I agree that stopifnot() is easier to understand for simple checking. I can do the change for the case at hand.

From @TimTaylor

Unsolicited, 😬, but hopefully useful comments:

stopifnot() definitely looks nice. stopifnot() is restrictive in that you cannot suppress the calling function as with stop() nor can you return condition objects with custom classes. Both of these can be useful with internal check functions. There is a slight overhead to successful stopifnot() calls that is avoided with stop() (only relevant if the function is called a lot and normally can be avoided by better structuring of code in this case anyway). How much the last two points matter depends on the use case but worth bearing in mind.

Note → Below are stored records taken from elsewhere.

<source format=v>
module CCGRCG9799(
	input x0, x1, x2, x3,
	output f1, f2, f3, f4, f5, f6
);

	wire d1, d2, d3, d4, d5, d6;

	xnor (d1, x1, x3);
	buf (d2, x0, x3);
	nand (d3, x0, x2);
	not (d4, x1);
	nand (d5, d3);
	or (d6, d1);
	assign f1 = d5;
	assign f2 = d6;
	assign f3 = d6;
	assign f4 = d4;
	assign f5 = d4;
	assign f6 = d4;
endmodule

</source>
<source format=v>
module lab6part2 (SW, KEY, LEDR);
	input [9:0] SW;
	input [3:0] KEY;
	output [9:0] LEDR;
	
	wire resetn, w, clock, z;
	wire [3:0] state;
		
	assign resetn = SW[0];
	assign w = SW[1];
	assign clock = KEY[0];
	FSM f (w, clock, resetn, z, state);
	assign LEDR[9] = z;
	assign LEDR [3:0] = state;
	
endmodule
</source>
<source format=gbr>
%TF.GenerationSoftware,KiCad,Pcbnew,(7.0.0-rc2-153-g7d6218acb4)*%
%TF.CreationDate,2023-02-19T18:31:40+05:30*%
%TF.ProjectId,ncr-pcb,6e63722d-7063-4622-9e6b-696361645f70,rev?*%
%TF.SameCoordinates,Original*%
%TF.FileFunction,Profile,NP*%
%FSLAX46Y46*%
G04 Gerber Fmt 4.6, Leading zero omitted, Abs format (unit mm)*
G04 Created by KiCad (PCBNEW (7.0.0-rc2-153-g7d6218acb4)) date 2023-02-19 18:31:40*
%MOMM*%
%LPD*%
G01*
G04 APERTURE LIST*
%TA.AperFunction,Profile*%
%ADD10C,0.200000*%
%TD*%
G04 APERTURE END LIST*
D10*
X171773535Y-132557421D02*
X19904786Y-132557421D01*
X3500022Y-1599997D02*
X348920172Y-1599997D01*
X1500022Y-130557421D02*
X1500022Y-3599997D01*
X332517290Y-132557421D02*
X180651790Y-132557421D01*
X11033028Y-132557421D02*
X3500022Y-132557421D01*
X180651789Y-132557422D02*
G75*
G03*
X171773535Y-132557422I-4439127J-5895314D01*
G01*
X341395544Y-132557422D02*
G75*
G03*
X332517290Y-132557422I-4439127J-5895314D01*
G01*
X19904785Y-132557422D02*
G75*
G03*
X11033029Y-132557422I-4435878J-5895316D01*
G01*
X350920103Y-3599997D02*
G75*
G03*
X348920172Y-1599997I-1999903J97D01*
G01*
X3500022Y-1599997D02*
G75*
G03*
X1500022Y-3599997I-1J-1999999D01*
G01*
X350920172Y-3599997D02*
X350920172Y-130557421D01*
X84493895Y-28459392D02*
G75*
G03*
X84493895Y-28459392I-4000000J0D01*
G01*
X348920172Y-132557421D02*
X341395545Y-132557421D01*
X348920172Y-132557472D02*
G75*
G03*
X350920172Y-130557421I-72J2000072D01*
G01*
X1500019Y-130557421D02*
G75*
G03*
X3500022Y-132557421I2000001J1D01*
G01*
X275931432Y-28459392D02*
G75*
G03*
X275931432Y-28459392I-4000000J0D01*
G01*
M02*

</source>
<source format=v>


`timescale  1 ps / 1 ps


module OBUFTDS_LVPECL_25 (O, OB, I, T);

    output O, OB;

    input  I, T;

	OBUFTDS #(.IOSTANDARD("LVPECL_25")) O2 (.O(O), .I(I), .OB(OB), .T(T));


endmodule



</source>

For a stop() approach I've used something similar to the following for internal check functions:

.stopf <- function(fmt, ..., .use_call = TRUE, .call = sys.call(-1L), .class = NULL) {
    .call <- if (isTRUE(.use_call)) .call[1L] else NULL
    msg <- sprintf(fmt, ...)
    err <- errorCondition(msg, class = .class, call = .call)
    stop(err)
}

.assert_not_missing <- function(x, arg, call) {
    if (missing(x))
        .stopf("argument `%s` is missing, with no default.", arg, .call = call)
}


.positive_int <- function(x, arg = deparse(substitute(x)), call = sys.call(-1L)) {
    .assert_not_missing(x, arg = arg, call = call)
    if (!is.integer(x) || x <= 0L)
        .stopf("`%s` must be a positive integer.", arg, .call = call)
}


external <- function(bob) {
    .positive_int(bob)
}

# will work
external(1L)

# will error
external(1)
#> Error in external(): `bob` must be a positive integer.
external(0L)
#> Error in external(): `bob` must be a positive integer.
external()
#> Error in external(): argument `bob` is missing, with no default.

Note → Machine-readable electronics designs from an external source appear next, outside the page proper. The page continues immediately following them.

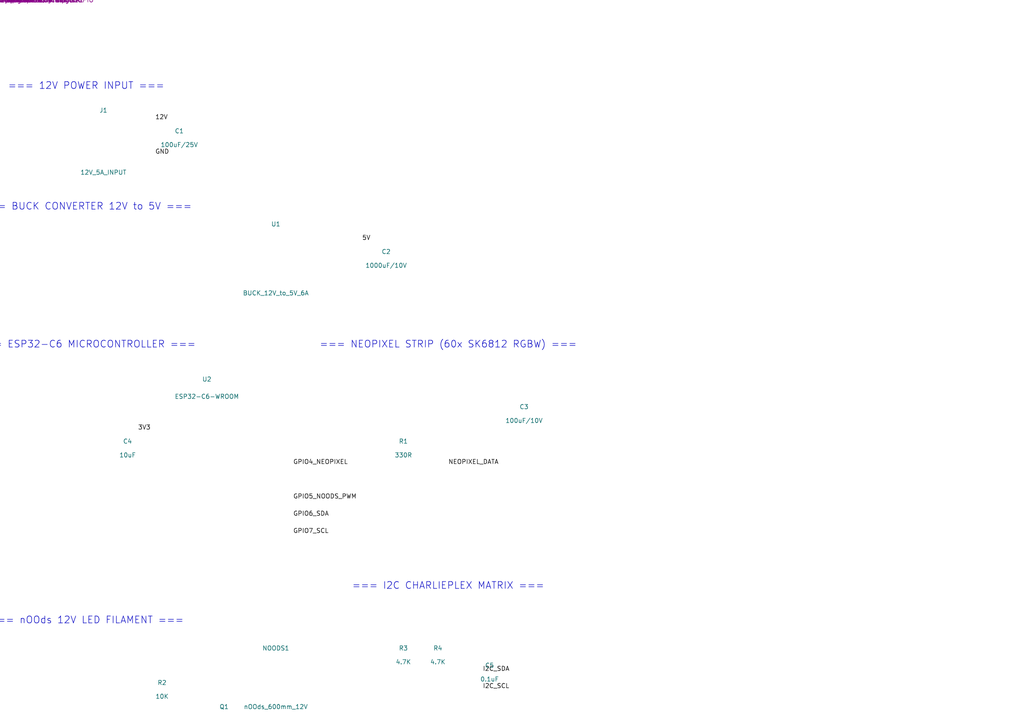
<source format=kicad_sch>
(kicad_sch
  (version 20230121)
  (generator "hand_coded")
  (uuid "a1b2c3d4-e5f6-7890-abcd-ef1234567890")
  (paper "A4")
  
  (title_block
    (title "ESP32-C6 LED Controller")
    (date "2024-12-24")
    (rev "1.0")
    (comment 1 "60x NeoPixels + Charlieplex Matrix + nOOds")
    (comment 2 "Power: 12V 5A input, 5V 6A buck converter")
  )

  (text "=== 12V POWER INPUT ===" (at 25 25 0) (effects (font (size 2 2))))
  
  (symbol
    (lib_id "Connector:Barrel_Jack_Switch")
    (at 30 40 0)
    (unit 1)
    (uuid "j1-barrel")
    (property "Reference" "J1" (at 30 32 0))
    (property "Value" "12V_5A_INPUT" (at 30 50 0))
  )

  (symbol
    (lib_id "Device:CP")
    (at 50 40 0)
    (unit 1)
    (uuid "c1-input")
    (property "Reference" "C1" (at 52 38 0))
    (property "Value" "100uF/25V" (at 52 42 0))
    (property "Description" "Input filter capacitor")
  )

  (text "=== BUCK CONVERTER 12V to 5V ===" (at 25 60 0) (effects (font (size 2 2))))
  
  (symbol
    (lib_id "Regulator_Switching:LM2596")
    (at 80 75 0)
    (unit 1)
    (uuid "u1-buck")
    (property "Reference" "U1" (at 80 65 0))
    (property "Value" "BUCK_12V_to_5V_6A" (at 80 85 0))
    (property "Description" "Use Pololu D24V60F5 or similar 5V 6A module")
  )

  (symbol
    (lib_id "Device:CP")
    (at 110 75 0)
    (unit 1)
    (uuid "c2-bulk")
    (property "Reference" "C2" (at 112 73 0))
    (property "Value" "1000uF/10V" (at 112 77 0))
    (property "Description" "Bulk capacitor for LED current spikes - CRITICAL")
  )

  (text "=== ESP32-C6 MICROCONTROLLER ===" (at 25 100 0) (effects (font (size 2 2))))
  
  (symbol
    (lib_id "MCU_Espressif:ESP32-C6")
    (at 60 140 0)
    (unit 1)
    (uuid "u2-esp32")
    (property "Reference" "U2" (at 60 110 0))
    (property "Value" "ESP32-C6-WROOM" (at 60 115 0))
  )

  (symbol
    (lib_id "Device:C")
    (at 35 130 0)
    (unit 1)
    (uuid "c4-mcu")
    (property "Reference" "C4" (at 37 128 0))
    (property "Value" "10uF" (at 37 132 0))
    (property "Description" "MCU decoupling capacitor near VIN")
  )

  (text "=== NEOPIXEL STRIP (60x SK6812 RGBW) ===" (at 130 100 0) (effects (font (size 2 2))))
  
  (symbol
    (lib_id "Device:R")
    (at 115 130 0)
    (unit 1)
    (uuid "r1-data")
    (property "Reference" "R1" (at 117 128 0))
    (property "Value" "330R" (at 117 132 0))
    (property "Description" "Data line resistor - prevents reflections, protects GPIO")
  )

  (symbol
    (lib_id "Device:CP")
    (at 150 120 0)
    (unit 1)
    (uuid "c3-neo")
    (property "Reference" "C3" (at 152 118 0))
    (property "Value" "100uF/10V" (at 152 122 0))
    (property "Description" "Local decoupling near NeoPixel strip input")
  )

  (symbol
    (lib_id "LED:SK6812")
    (at 170 140 0)
    (unit 1)
    (uuid "led1-neo")
    (property "Reference" "LED1-60" (at 170 130 0))
    (property "Value" "60x_SK6812_RGBW" (at 170 150 0))
  )

  (text "=== I2C CHARLIEPLEX MATRIX ===" (at 130 170 0) (effects (font (size 2 2))))

  (symbol
    (lib_id "Device:R")
    (at 115 190 0)
    (unit 1)
    (uuid "r3-sda")
    (property "Reference" "R3" (at 117 188 0))
    (property "Value" "4.7K" (at 117 192 0))
    (property "Description" "I2C SDA pull-up to 3.3V")
  )

  (symbol
    (lib_id "Device:R")
    (at 125 190 0)
    (unit 1)
    (uuid "r4-scl")
    (property "Reference" "R4" (at 127 188 0))
    (property "Value" "4.7K" (at 127 192 0))
    (property "Description" "I2C SCL pull-up to 3.3V")
  )

  (symbol
    (lib_id "Driver_LED:IS31FL3731")
    (at 160 200 0)
    (unit 1)
    (uuid "u3-charlie")
    (property "Reference" "U3" (at 160 180 0))
    (property "Value" "IS31FL3731" (at 160 185 0))
  )

  (symbol
    (lib_id "Device:C")
    (at 140 195 0)
    (unit 1)
    (uuid "c5-i2c")
    (property "Reference" "C5" (at 142 193 0))
    (property "Value" "0.1uF" (at 142 197 0))
    (property "Description" "High-frequency decoupling for I2C driver")
  )

  (symbol
    (lib_id "Display:LED_Matrix_9x16")
    (at 200 200 0)
    (unit 1)
    (uuid "disp1")
    (property "Reference" "DISP1" (at 200 185 0))
    (property "Value" "9x16_Charlieplex_Blue" (at 200 215 0))
  )

  (text "=== nOOds 12V LED FILAMENT ===" (at 25 180 0) (effects (font (size 2 2))))

  (symbol
    (lib_id "Device:R")
    (at 45 200 0)
    (unit 1)
    (uuid "r2-gate")
    (property "Reference" "R2" (at 47 198 0))
    (property "Value" "10K" (at 47 202 0))
    (property "Description" "MOSFET gate pull-down - ensures OFF at boot")
  )

  (symbol
    (lib_id "Transistor_FET:IRLZ44N")
    (at 60 210 0)
    (unit 1)
    (uuid "q1-mosfet")
    (property "Reference" "Q1" (at 65 205 0))
    (property "Value" "IRLZ44N" (at 65 215 0))
    (property "Description" "Logic-level N-MOSFET for 12V switching")
  )

  (symbol
    (lib_id "Device:LED")
    (at 80 195 0)
    (unit 1)
    (uuid "noods1")
    (property "Reference" "NOODS1" (at 80 188 0))
    (property "Value" "nOOds_600mm_12V" (at 80 205 0))
  )

  (label "12V" (at 45 35 0))
  (label "5V" (at 105 70 0))
  (label "3V3" (at 40 125 0))
  (label "GND" (at 45 45 0))
  (label "GPIO4_NEOPIXEL" (at 85 135 0))
  (label "GPIO5_NOODS_PWM" (at 85 145 0))
  (label "GPIO6_SDA" (at 85 150 0))
  (label "GPIO7_SCL" (at 85 155 0))
  (label "NEOPIXEL_DATA" (at 130 135 0))
  (label "I2C_SDA" (at 140 195 0))
  (label "I2C_SCL" (at 140 200 0))
)

</source>
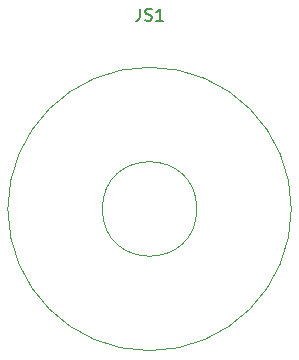
<source format=gbr>
%TF.GenerationSoftware,KiCad,Pcbnew,(6.0.6)*%
%TF.CreationDate,2023-05-18T11:46:38+08:00*%
%TF.ProjectId,JoystickPCB,4a6f7973-7469-4636-9b50-43422e6b6963,rev?*%
%TF.SameCoordinates,Original*%
%TF.FileFunction,Legend,Top*%
%TF.FilePolarity,Positive*%
%FSLAX46Y46*%
G04 Gerber Fmt 4.6, Leading zero omitted, Abs format (unit mm)*
G04 Created by KiCad (PCBNEW (6.0.6)) date 2023-05-18 11:46:38*
%MOMM*%
%LPD*%
G01*
G04 APERTURE LIST*
%ADD10C,0.150000*%
%ADD11C,0.120000*%
G04 APERTURE END LIST*
D10*
%TO.C,JS1*%
X-809523Y16947619D02*
X-809523Y16233333D01*
X-857142Y16090476D01*
X-952380Y15995238D01*
X-1095238Y15947619D01*
X-1190476Y15947619D01*
X-380952Y15995238D02*
X-238095Y15947619D01*
X0Y15947619D01*
X95238Y15995238D01*
X142857Y16042857D01*
X190476Y16138095D01*
X190476Y16233333D01*
X142857Y16328571D01*
X95238Y16376190D01*
X0Y16423809D01*
X-190476Y16471428D01*
X-285714Y16519047D01*
X-333333Y16566666D01*
X-380952Y16661904D01*
X-380952Y16757142D01*
X-333333Y16852380D01*
X-285714Y16900000D01*
X-190476Y16947619D01*
X47619Y16947619D01*
X190476Y16900000D01*
X1142857Y15947619D02*
X571428Y15947619D01*
X857142Y15947619D02*
X857142Y16947619D01*
X761904Y16804761D01*
X666666Y16709523D01*
X571428Y16661904D01*
D11*
X12000000Y0D02*
G75*
G03*
X12000000Y0I-12000000J0D01*
G01*
X4000000Y0D02*
G75*
G03*
X4000000Y0I-4000000J0D01*
G01*
%TD*%
M02*

</source>
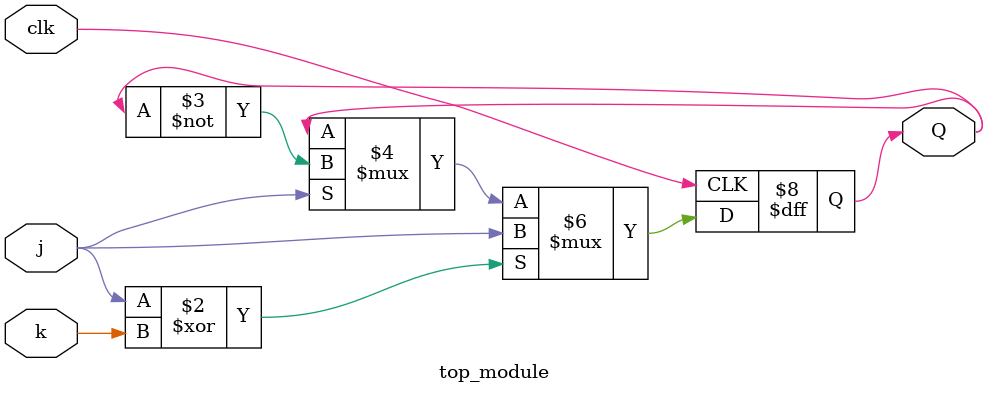
<source format=v>
module top_module (
    input  clk,
    input  j,
    input  k,
    output Q
);

    always @(posedge clk) begin
        if (j ^ k) begin
            Q <= j;
        end else begin
            Q <= j ? ~Q : Q;
        end
    end
    
endmodule

</source>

Created on 2023-04-12 with reprex v2.0.2

The first two functions are the boiler plate stuff with the .positive_int() being akin to your check_dates(). It is very easy to mess up which frame to evaluate things in so you do do need to take care :sweat_smile: . {rlang} does have a lot for this sort of thing should you wish to go that route.

Created on 2023-04-12 with reprex v2.0.2

seabbs avatar Apr 17 '23 11:04 seabbs

Quite a lot of this may now be being handled by coerce_dt() (introduced in #239) but there may be more to do here.

seabbs avatar Apr 24 '23 11:04 seabbs

A bit more, I think - coerce_dt just handles data-like-inputs (which is indeed a fair chunk), but nothing else (nor do I think it should - would muddy up its nature).

pearsonca avatar Apr 24 '23 12:04 pearsonca

Agree we shouldn't overload it any more.